Exercise brief: Among the records below, find each line containing the word "Mountain" and copy it.

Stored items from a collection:
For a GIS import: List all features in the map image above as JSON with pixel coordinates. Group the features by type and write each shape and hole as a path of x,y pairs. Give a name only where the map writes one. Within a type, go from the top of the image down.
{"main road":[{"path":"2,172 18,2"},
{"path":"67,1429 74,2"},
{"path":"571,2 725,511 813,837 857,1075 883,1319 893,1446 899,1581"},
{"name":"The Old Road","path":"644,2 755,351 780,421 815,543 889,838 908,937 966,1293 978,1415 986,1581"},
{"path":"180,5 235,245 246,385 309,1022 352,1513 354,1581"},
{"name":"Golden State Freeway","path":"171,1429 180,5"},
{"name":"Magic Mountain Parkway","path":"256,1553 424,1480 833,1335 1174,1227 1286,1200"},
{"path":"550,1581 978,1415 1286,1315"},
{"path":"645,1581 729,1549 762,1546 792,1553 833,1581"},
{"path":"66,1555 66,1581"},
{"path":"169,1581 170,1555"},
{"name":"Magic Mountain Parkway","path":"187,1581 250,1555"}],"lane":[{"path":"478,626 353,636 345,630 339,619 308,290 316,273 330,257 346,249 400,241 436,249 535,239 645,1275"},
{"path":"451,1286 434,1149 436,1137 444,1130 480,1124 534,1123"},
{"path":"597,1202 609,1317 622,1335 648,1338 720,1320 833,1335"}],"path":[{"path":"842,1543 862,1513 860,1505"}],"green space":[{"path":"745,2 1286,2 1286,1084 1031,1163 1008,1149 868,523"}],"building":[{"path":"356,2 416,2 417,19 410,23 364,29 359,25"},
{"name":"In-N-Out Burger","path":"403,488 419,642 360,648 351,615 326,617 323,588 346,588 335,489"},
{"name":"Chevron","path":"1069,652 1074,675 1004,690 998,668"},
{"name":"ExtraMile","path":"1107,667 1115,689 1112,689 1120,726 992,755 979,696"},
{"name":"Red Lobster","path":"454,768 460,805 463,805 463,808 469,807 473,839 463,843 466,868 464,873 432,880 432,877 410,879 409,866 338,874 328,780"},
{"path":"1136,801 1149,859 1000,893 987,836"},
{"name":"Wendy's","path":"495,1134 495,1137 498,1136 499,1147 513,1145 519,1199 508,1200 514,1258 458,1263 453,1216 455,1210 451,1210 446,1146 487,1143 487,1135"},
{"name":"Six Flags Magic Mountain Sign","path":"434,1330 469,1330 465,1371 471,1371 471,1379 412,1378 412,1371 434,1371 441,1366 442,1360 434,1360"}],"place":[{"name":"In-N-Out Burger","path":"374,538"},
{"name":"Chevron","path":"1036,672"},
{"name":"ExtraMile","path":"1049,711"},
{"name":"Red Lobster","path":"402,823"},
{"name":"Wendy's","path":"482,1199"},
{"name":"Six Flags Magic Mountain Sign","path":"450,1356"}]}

Expected answer:
{"name":"Magic Mountain Parkway","path":"256,1553 424,1480 833,1335 1174,1227 1286,1200"},
{"name":"Magic Mountain Parkway","path":"187,1581 250,1555"}],"lane":[{"path":"478,626 353,636 345,630 339,619 308,290 316,273 330,257 346,249 400,241 436,249 535,239 645,1275"},
{"name":"Six Flags Magic Mountain Sign","path":"434,1330 469,1330 465,1371 471,1371 471,1379 412,1378 412,1371 434,1371 441,1366 442,1360 434,1360"}],"place":[{"name":"In-N-Out Burger","path":"374,538"},
{"name":"Six Flags Magic Mountain Sign","path":"450,1356"}]}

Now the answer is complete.